Would you like to understand more about your customer’s journey on your website? Like, how did they find your website and what did they do once they got there? If you just shook your head, “yes”, this podcast is for you. Today, we discuss all things website analytics.
We invite you to listen here on our website or from your favorite podcast player. Scroll below for episode summary and other resources.
Episode 13 Summary: Website Analytics 101
- Your small business website should be thought of as your online home base, even if you have a brick and mortar business. And much like you can measure activity of people in your store and interest in your business by tracking phone calls, sales, and inventory, and while assisting people by answering questions, helping them find what they are looking for, and hearing real-time feedback on how well – or not – a product or service fits their needs, you can do do these same things with your website analytics.
- We recommend using Google Analytics for your website analytics tool, but know that many website platforms offer their own website analytics, though it’s often much less robust. If you use WordPress, there are some plugins that include analytics functionality, too.
- Google Analytics is considered the most comprehensive analytics tool out there, and can even become overwhelming due to how comprehensive it is.
- On top of being the most comprehensive website analytics tool available, it’s also completely free and it syncs up with other important Google products like Google Ads and Search Console.
- No matter what analytics software you choose, you’ll be able to access some standard data on the people who visit your website. You can see things like the number of visitors you have to your website on any given day, week, or month. You can see new vs returning visitors, the number of pages that have been viewed on your site, the average number of pages viewed per visit, the most popular pages on your site, and main sources of traffic like organic search or social or paid ads.
- If you use Google Analytics, you can view the flow chart to see how your customers travel through your site. It will allow you to see where you may have opportunities on pages to improve the experience. For example, if your customer consistently makes it to your blog page but then leaves the site, it tells you something with the page or connection is blocking the journey.
- If you run conversion ads to your website or have a way for people to sign up with you or purchase online, Google Analytics gives you a way to set up what are called Goals. An easy example of a Goal would be to track the number of people who reached an order confirmation page or page that thanks a visitor for submitting a contact form.

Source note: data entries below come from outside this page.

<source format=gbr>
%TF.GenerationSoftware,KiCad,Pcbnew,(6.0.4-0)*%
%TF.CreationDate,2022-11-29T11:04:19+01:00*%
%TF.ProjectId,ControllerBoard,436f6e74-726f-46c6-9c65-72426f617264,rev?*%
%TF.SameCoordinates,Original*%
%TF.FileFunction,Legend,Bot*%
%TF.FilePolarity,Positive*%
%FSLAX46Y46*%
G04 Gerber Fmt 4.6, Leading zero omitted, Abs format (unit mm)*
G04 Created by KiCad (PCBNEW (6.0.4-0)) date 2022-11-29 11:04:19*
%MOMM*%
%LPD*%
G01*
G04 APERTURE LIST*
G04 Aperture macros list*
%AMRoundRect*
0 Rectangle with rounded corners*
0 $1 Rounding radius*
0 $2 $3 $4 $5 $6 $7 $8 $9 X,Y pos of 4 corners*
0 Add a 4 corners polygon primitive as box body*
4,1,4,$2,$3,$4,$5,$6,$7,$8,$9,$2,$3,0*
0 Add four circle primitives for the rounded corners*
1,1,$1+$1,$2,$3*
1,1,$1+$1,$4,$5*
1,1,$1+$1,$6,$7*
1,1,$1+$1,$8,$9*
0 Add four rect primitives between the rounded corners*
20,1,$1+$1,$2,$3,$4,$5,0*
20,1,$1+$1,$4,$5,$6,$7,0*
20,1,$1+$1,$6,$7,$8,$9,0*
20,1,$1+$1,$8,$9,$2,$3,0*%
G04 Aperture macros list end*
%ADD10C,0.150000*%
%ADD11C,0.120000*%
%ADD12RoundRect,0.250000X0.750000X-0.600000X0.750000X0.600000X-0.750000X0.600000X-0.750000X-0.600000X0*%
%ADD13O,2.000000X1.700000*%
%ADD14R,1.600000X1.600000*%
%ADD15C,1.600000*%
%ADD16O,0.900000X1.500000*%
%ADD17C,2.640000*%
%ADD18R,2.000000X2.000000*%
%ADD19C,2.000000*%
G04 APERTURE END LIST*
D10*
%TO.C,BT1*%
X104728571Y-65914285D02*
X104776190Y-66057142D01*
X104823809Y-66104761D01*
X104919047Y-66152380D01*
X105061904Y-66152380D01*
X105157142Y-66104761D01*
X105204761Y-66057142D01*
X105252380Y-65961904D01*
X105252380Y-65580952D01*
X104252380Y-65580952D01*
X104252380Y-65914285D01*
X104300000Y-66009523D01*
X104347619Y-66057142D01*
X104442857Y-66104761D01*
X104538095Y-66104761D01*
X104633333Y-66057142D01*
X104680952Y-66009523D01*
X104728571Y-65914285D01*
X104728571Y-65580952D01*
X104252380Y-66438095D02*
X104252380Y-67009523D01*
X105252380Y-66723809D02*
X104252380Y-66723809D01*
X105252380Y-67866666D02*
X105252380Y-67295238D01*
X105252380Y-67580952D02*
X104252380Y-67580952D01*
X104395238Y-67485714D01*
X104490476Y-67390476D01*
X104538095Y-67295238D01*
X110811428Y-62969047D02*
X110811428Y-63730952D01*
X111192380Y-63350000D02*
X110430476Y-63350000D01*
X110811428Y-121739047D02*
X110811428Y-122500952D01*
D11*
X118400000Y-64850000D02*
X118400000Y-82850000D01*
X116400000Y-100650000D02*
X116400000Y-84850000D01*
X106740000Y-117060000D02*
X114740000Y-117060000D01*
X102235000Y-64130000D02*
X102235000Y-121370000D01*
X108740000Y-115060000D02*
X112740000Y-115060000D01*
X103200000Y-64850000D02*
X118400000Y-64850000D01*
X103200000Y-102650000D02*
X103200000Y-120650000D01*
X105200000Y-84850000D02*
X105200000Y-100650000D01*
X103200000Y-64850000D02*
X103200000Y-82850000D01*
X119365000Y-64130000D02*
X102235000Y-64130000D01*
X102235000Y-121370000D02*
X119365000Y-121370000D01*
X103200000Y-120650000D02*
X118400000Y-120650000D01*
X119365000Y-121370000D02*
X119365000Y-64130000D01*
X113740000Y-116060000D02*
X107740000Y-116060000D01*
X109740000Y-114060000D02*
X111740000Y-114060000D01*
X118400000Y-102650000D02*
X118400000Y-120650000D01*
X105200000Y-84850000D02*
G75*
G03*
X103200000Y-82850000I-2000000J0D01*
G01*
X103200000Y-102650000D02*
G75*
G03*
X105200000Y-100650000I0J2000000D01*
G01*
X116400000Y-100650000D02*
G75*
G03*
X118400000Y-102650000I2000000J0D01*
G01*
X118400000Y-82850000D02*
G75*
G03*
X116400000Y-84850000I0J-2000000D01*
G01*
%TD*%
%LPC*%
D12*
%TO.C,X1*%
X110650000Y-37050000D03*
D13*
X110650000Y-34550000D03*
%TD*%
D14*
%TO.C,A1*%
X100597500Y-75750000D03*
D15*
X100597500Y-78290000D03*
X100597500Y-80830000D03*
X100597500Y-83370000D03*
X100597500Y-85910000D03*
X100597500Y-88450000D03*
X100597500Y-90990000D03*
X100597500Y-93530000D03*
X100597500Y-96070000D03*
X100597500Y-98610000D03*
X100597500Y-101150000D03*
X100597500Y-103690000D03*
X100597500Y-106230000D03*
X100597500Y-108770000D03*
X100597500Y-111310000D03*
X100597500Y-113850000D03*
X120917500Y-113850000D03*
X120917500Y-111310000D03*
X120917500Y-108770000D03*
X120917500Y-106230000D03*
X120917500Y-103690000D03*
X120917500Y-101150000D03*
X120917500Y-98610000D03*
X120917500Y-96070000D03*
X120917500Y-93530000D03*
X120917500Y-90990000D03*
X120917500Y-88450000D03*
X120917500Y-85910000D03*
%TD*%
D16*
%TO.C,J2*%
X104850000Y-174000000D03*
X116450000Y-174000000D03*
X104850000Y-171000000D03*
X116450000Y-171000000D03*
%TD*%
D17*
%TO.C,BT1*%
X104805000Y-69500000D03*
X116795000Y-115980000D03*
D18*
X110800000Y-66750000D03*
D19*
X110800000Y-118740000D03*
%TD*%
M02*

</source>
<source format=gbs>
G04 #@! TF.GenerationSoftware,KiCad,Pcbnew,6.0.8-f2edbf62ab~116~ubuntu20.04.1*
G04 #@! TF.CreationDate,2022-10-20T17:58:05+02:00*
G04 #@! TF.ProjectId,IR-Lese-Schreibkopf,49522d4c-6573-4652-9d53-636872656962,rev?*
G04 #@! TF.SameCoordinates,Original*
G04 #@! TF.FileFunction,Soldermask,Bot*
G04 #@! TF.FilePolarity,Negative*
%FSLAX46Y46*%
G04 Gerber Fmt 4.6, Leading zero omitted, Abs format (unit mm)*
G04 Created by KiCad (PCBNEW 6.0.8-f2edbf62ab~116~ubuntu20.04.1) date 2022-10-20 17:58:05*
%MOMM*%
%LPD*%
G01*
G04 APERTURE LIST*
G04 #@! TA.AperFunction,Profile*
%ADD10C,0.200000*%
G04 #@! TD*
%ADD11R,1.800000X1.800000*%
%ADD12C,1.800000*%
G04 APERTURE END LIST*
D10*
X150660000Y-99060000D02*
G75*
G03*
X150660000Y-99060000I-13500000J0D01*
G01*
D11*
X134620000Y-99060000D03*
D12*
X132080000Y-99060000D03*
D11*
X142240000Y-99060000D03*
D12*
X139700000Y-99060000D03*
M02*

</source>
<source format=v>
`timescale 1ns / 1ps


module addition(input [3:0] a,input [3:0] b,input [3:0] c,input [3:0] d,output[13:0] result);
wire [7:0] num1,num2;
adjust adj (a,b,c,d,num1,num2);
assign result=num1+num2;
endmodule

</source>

- You will definitely find discrepancies in data between analytics sources. For example, your social media ads or Google ads will report a different number of people sent to your website or landing page than what Google will report from those same sources. This is normal and should be expected.

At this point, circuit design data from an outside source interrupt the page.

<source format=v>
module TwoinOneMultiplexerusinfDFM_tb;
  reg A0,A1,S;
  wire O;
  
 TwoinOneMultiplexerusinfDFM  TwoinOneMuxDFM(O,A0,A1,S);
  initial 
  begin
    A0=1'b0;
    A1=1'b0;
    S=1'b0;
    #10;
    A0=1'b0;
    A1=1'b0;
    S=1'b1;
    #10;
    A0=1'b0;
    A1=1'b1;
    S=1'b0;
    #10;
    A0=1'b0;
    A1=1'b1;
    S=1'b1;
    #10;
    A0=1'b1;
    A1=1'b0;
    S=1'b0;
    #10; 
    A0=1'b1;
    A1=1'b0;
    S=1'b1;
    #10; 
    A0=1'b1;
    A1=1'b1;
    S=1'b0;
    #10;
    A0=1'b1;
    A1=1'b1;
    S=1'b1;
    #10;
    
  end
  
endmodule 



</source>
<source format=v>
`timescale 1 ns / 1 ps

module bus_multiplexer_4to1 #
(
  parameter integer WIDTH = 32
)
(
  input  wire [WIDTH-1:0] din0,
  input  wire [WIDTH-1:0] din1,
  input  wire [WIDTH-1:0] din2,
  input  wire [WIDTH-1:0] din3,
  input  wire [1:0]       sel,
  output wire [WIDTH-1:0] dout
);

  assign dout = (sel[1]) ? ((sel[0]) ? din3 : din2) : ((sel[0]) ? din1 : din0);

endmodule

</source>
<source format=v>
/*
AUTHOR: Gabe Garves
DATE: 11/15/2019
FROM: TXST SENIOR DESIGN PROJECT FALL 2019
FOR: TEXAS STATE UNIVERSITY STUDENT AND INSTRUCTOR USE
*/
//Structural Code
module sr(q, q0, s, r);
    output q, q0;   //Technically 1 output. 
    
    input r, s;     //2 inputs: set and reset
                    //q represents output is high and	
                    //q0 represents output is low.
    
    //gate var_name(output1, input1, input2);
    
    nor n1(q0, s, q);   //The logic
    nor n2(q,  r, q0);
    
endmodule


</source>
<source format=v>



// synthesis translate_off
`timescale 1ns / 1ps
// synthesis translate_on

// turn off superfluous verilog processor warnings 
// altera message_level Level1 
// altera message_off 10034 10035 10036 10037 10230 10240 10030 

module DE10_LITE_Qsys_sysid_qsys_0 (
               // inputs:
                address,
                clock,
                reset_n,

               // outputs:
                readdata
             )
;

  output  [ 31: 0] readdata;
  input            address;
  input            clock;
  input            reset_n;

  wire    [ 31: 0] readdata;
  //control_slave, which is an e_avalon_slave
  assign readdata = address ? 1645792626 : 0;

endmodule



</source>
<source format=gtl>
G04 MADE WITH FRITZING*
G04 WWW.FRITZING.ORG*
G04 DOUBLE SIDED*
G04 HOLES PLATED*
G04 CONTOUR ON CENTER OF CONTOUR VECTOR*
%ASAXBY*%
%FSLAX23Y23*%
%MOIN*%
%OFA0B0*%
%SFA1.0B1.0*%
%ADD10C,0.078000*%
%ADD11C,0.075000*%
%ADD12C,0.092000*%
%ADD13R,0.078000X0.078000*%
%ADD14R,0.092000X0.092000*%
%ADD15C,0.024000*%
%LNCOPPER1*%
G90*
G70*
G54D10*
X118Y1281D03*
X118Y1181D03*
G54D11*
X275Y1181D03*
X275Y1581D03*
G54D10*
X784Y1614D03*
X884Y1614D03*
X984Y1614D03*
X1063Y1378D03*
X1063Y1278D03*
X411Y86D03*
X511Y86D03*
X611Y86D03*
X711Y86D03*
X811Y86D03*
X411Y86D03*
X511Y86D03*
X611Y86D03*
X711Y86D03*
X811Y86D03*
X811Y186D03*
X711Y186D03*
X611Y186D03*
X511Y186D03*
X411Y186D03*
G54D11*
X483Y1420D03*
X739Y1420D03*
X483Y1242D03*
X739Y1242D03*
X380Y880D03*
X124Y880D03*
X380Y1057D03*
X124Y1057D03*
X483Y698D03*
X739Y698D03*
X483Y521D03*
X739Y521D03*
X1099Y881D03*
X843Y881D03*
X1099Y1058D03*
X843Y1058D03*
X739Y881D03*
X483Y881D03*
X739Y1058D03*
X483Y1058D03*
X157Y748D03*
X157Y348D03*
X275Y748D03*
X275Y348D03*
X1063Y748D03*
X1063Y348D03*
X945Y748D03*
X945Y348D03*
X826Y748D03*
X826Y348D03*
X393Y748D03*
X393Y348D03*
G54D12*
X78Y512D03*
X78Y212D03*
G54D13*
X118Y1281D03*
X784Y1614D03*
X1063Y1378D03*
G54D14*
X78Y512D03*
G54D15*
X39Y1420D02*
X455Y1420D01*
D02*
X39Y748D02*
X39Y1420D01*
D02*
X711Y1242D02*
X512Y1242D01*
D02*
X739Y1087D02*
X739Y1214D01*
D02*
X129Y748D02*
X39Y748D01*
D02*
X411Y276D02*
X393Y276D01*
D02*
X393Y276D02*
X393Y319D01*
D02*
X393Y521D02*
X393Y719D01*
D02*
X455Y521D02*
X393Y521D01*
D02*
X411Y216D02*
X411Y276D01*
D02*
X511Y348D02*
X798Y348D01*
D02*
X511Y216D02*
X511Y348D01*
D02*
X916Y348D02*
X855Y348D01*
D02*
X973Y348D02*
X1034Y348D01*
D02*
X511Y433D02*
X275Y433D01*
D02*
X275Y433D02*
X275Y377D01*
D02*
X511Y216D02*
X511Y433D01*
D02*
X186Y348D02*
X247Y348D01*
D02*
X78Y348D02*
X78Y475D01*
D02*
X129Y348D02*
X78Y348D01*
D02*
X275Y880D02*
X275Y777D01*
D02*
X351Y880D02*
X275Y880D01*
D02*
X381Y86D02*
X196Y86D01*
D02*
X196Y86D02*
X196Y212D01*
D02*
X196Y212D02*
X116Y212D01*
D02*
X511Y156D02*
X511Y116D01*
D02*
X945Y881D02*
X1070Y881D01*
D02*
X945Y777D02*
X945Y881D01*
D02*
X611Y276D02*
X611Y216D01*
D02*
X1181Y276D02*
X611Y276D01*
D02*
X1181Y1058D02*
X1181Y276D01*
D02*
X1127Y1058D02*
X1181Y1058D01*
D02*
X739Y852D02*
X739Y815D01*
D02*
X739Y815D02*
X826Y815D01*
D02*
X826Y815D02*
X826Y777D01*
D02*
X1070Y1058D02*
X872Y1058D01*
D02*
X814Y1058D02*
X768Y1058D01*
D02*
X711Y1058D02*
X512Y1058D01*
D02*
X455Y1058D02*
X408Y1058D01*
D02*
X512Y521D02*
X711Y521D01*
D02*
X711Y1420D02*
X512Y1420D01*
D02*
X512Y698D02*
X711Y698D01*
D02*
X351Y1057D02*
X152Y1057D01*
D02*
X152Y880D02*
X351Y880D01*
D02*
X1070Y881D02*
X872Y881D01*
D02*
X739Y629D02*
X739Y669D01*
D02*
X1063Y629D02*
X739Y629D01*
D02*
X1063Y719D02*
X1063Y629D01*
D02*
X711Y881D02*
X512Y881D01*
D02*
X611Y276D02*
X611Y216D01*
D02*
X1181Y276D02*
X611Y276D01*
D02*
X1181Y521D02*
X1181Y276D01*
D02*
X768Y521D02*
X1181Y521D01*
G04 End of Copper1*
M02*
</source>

- Since you can’t see the people visiting your website and what pages they are visiting like you can see people shopping in your brick and mortar store, a website analytics tool is how you gather and understand that same type of information. Once you have that information, you can make adjustments to your website, pricing, marketing, service or product offerings, or business overall.
Episode 13 Takeaways:
Liz: Make sure you have some kind of analytics tool on your site, and start by focusing on some basic data points, comparing them month over month.
Ronda: Make sure you own it, meaning your analytics account. Don’t let an outside vendor set up your analytics account for you. And don’t forget our stop light rules!